When I joined my new company in September, I found out that one of my employment perks was free access to Headspace, a popular meditation app. I decided to download it and give it a try. I’d previously tried live sessions of meditation via Meetups I’d attended, but they didn’t really work for me. The group meditation intimidated me. I had weird visualizations around the time I tried this when my brother passed away. Meditation freaked me out. The idea of focusing on one’s breath seemed boring, difficult, and terrifying all at once. My mind wonders a lot, and as anyone who has ever lived with me can attest to, I have a very hard time sitting still and just doing one thing (Chris loves to say I love to “fuff” – is that even a word…?!). I also am a little bit overly obsessed with productivity and efficiency. If I spend time meditating, that feels like… I’ve wasted time. Or, so I previously thought.
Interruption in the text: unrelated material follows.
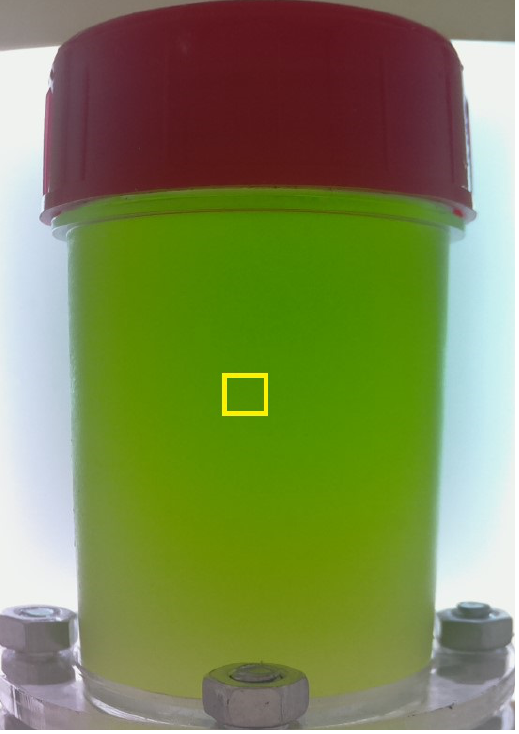
Figure 3. A raw image of microalgae captured by our developed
I used the app on and off since October, but I finally started being regular about it mid-December, and I realized it actually did have a bit of a calming effect on me. It’s certainly challenging to clear one’s mind, and it’s an ongoing struggle, but what, in life, is worth having without a challenge? Since then, I’ve spent about 10-15 per day meditating. Sometimes, it’s in the morning after my workout. Most of the time recently, it’s been shortly after dinner or before bed. But that quiet time has actually helped me feel a bit more calm and grounded in the total calamity of U.S. political bullshit, this worldwide pandemic, and some personal challenges I’ve been facing.
So I guess you could say that this isn’t really a New Year’s resolution since I started being regular about it in December, but just a goal for myself to meditate every day. It may initially feel like it’s not doing anything, but afterwards, I always feel a little better and less tense. Meditation requires extreme dedication and focus, and… unless you are willing to commit to that, this probably will not be for you.